"At dusk, Daesh terrorists used cars loaded with explosives and suicide bombers on one of the directions, broke through the defense of the city and entrenched themselves on its suburbs despite heavy losses," Konashenkov said.
The spokesman added that the Syrian Army, supported by the Russian Aerospace Forces, had repelled two powerful attacks. The militants actively used cars loaded with explosives and driven by suicide bombers, as well as tanks and rocket artillery systems.
According to Konashenkov, the recent offensive by Daesh terrorists on Palmyra that forced the government forces to abandon the city clearly proves that the terrorists must not be given even a small chance to recuperate and regroup preparing for sudden strikes.
"The pressure on terrorists to thwart their attacks and later destroy them must be applied simultaneously in all regions where they operate — in Syria, Iraq and other countries," Konashenkov said. The Daesh attack on Palmyra showed once again that terrorists should not have the slightest opportunity for a pause that they always use to regroup and deliver sudden strikes," he said.
The Syrian Army evacuated the residents of Palmyra and took up defensive positions on the outskirts of the city.
"Russian aviation has not conducted airstrikes on Palmyra's residential districts. Taking advantage of it, the militants intensified their attacks. The Syrian troops evacuated the residents, left the city and took up positions on its outskirts," the spokesman said.

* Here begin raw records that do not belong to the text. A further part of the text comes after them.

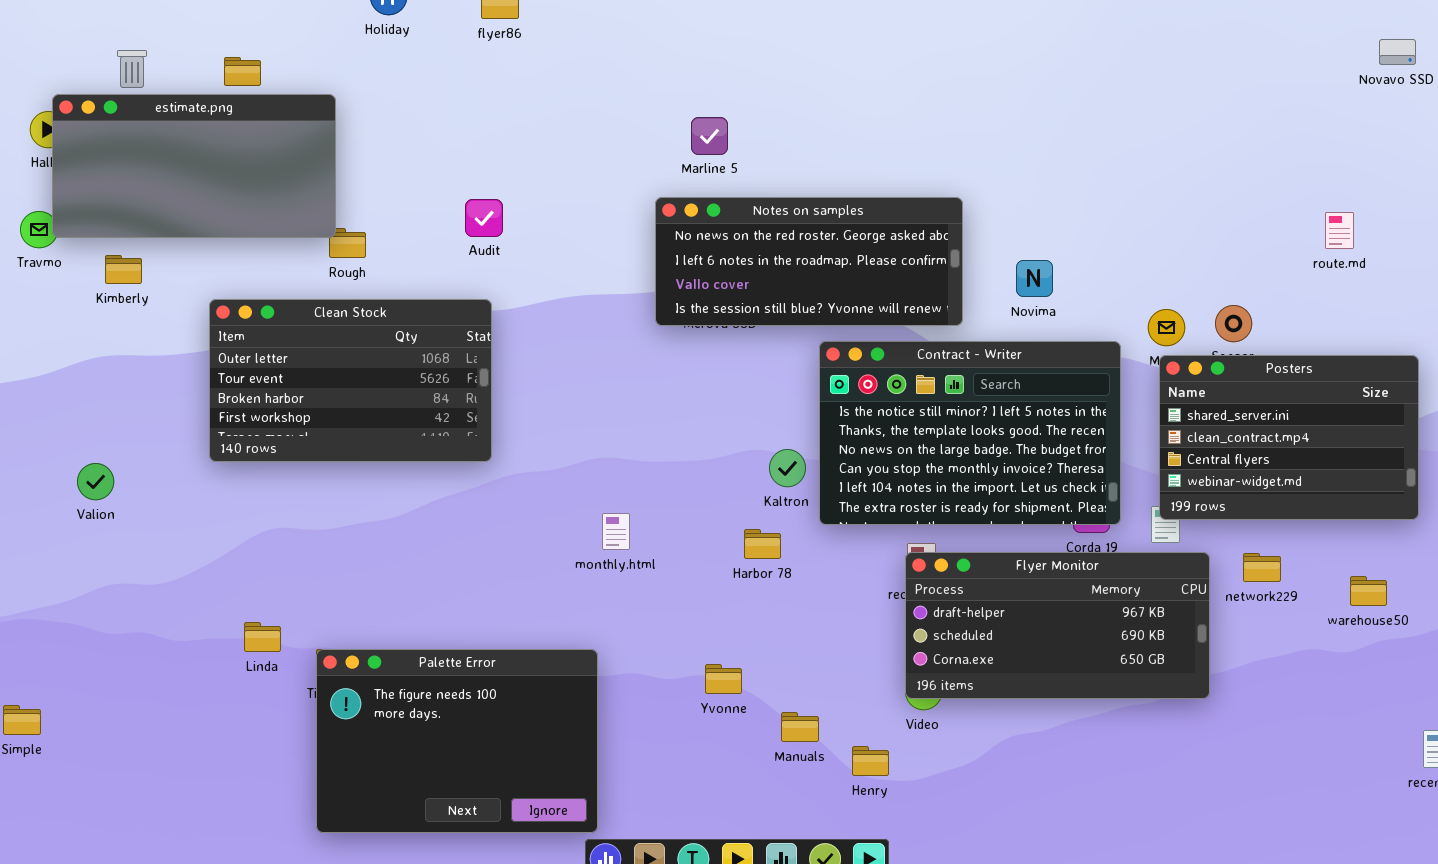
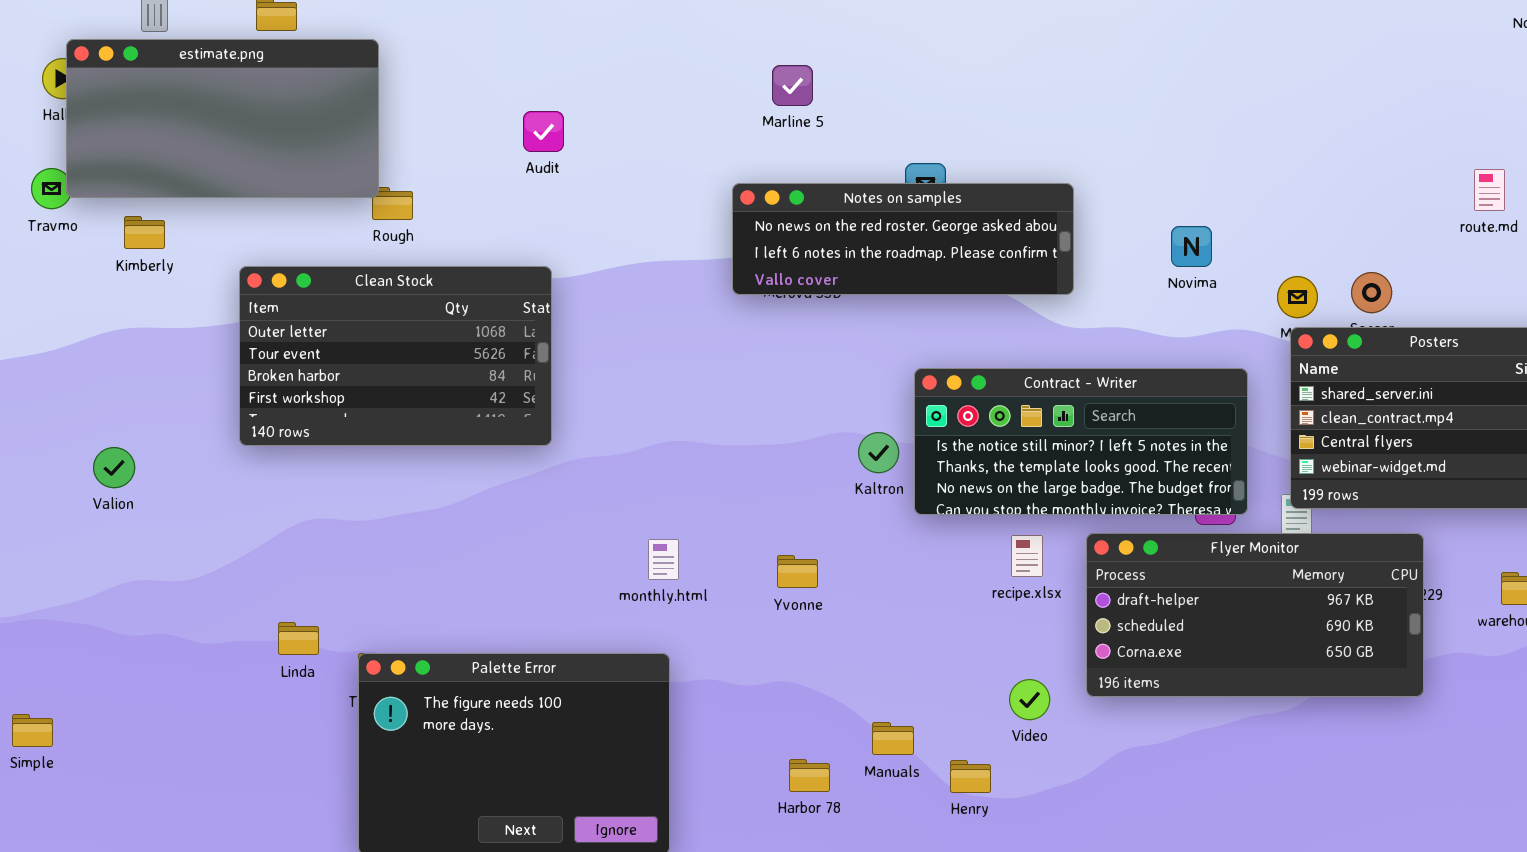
Notes on samples: [655,197,963,326] -> [732,183,1074,295], resized
Audit: [465,199,503,237] -> [523,111,564,152], moved
Novima: [1016,260,1053,297] -> [1171,226,1212,267], moved
Contract - Writer: [819,341,1121,525] -> [914,368,1248,515], resized
monthly.html: [602,513,630,550] -> [648,539,679,580], moved
Harbor 78: [744,529,781,559] -> [789,759,830,792], moved
Flyer Monitor: [905,552,1210,699] -> [1086,533,1424,697], moved
Yvonne: [705,664,742,694] -> [777,555,818,588], moved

He underscored that Damascus was taking all measures to liberate the city.
Konahsnkov said Daesh deployed significant forces to storm Palmyra after the US-led coalition suspended active operations in Raqqa.
"Taking advantage of the fact that active military operations of the United States and the international coalition near Raqqa were suspended until spring, Daesh redeployed significant forces to storm Palmyra."
On Sunday, Daesh terrorists again reoccupied the ancient city after attacking it for two days. Over 5,000 militants, including hundreds of suicide bombers, as well as dozens of vehicles relocated from the Provinces of Raqqa and Deir ez-Zor, reportedly participated in the offensive.
The governor of the Homs Province, where Palmyra is located, said the Syrian Army had evacuated 80 percent of the city's population. The fate of the rest was of concern. The governor expressed hope the Syrian Army and militia would soon regroup and reclaim Palmyra.